On 20 March 1823, he was appointed to the Trafalgar veteran H.M.S. Revenge, 76, in the Mediterranean, then flying the flag of Sir Harry Neale as Commander-in-Chief Mediterranean. In December 1826 Sir Edward Codrington succeeded Neale, with Bingham as his Flag-Lieutenant. He was promoted out of H.M.S. Revenge in April, 1827, before quitting the Service altogether.

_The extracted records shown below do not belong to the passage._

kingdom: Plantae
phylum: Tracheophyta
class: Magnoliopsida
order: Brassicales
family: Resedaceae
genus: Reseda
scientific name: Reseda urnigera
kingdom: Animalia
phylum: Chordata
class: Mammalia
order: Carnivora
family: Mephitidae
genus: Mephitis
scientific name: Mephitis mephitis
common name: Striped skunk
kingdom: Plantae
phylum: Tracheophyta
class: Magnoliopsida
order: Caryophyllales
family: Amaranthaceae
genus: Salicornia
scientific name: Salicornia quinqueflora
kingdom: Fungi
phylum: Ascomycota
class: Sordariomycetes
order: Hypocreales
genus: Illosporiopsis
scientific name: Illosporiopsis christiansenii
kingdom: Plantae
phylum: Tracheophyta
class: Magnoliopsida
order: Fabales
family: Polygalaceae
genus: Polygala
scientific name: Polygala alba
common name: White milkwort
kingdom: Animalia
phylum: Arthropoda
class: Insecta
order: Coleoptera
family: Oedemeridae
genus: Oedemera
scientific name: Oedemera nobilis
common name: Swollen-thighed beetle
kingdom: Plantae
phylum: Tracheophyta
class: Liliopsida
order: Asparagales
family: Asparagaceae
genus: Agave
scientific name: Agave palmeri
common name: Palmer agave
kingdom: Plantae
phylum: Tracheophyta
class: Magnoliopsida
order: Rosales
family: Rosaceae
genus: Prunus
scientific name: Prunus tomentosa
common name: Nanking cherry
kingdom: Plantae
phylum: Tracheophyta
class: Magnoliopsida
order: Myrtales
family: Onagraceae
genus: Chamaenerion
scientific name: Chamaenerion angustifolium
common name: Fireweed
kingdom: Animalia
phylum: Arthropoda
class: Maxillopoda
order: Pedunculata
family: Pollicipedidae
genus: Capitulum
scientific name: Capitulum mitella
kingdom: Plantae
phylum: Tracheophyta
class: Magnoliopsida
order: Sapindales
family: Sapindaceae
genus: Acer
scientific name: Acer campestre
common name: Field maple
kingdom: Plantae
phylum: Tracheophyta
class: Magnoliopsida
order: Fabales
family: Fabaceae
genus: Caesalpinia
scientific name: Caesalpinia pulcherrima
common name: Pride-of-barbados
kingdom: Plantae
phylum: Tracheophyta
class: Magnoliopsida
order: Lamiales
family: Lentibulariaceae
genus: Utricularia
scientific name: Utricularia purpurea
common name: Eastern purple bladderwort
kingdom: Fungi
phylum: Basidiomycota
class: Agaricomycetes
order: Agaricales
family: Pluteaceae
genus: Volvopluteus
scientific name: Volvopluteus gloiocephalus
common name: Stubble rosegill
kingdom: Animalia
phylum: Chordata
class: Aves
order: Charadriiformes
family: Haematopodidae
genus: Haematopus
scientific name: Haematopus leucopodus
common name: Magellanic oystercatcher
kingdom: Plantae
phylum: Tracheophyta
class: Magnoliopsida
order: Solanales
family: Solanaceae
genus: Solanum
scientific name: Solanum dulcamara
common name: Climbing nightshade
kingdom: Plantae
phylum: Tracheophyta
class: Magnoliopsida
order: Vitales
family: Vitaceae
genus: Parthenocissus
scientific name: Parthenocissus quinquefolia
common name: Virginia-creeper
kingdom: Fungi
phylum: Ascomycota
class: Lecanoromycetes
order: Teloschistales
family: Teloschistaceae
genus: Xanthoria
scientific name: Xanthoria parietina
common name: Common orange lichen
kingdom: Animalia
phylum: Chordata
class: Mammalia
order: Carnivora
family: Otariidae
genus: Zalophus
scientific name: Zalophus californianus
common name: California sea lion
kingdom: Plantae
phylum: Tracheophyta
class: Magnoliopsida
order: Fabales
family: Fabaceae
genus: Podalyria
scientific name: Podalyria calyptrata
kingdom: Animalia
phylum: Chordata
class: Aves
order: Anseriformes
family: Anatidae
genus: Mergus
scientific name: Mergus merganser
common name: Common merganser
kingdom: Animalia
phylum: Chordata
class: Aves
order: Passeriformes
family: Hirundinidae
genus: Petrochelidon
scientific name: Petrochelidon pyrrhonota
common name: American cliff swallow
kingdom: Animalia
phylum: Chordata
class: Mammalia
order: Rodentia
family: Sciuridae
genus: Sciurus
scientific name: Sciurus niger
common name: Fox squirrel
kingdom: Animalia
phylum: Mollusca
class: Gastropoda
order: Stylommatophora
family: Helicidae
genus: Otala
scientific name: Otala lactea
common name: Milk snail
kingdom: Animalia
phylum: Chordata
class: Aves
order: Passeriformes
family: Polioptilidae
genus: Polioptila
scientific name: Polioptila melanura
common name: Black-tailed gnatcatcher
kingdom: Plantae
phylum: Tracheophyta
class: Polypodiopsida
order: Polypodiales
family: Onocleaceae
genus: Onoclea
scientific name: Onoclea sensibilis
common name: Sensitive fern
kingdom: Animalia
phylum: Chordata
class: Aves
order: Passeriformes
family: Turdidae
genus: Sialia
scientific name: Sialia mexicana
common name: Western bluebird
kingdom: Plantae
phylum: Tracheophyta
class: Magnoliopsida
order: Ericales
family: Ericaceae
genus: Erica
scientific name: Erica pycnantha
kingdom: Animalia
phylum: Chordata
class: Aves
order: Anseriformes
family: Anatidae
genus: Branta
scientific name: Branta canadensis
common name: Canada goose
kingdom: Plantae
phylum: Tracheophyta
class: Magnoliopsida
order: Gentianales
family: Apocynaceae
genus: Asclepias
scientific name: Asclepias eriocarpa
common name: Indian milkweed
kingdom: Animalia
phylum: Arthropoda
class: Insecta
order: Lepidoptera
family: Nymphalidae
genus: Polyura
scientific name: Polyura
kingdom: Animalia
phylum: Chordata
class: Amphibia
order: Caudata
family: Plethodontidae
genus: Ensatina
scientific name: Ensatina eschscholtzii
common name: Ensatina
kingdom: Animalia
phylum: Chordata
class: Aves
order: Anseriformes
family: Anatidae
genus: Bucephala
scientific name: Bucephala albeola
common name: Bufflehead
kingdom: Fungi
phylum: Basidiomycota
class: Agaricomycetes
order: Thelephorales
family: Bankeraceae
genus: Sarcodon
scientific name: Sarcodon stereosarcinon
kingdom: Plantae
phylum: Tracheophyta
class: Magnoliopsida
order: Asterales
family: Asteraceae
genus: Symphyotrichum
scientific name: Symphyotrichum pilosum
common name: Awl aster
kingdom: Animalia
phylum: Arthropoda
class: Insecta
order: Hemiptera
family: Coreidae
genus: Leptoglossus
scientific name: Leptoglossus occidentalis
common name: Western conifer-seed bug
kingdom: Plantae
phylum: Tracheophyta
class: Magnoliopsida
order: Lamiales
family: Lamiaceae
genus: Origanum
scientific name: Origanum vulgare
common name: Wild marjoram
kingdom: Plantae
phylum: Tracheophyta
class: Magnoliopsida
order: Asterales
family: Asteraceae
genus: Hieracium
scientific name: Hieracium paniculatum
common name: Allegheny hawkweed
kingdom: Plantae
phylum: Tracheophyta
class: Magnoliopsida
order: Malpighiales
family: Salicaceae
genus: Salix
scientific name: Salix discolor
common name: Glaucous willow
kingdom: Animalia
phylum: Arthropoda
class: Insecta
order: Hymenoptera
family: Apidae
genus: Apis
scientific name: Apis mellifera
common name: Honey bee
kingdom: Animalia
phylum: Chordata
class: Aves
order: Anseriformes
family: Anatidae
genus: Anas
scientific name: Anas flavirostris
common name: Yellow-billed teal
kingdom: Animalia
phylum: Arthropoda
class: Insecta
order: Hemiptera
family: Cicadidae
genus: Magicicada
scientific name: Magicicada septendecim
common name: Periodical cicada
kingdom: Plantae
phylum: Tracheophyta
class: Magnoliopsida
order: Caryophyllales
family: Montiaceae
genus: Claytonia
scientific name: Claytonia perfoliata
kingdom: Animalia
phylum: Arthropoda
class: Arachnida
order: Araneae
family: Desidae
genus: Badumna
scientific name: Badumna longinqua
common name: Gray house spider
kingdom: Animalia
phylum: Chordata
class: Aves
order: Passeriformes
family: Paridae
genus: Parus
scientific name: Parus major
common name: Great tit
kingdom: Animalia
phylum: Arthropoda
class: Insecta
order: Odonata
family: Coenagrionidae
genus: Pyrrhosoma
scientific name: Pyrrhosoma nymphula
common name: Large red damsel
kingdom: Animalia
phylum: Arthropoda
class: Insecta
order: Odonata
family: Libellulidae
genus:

In the early 1830s Bingham entered foreign service as the commander of the Donna Maria (42-guns) in the small fleet of the ex-Emperor of Brazil, Dom Pedro, who was attempting to install his daughter Dona Maria II, as the rightful Queen of Portugal in place of his brother Dom Miguel. He was praised by Trafalgar veteran Admiral George Sartorious commanding Her Faithful Majesty’s fleet, for his gallantry and enterprise during an engagement with a Miguelite squadron in September 1832. The admiral’s own poor performance in the engagement however caused a group of British seamen to state they would fight under Bingham but not the Admiral. Bingham did what he could to support Sartorious, but his efforts were not only ignored. Sartorious had him arrested on charges of theft and had him thrown into a prison full of murderers and thieves. Bingham was cleared of all charges by a subsequent Portuguese court martial and at the insistence of his friends published an account of his adventures as ‘A narrative of the naval part of the expedition to Portugal, and a vindication of himself against the aspersions of Vice-Admiral Sartorious’. For his services in Portugal, he was made made a Knight of the Tower and Sword.

In 1842, Bingham became an Inspecting Commander in H.M. Coast Guard. A sometime resident of Park Walk, Chelsea, he married twice and had one daughter.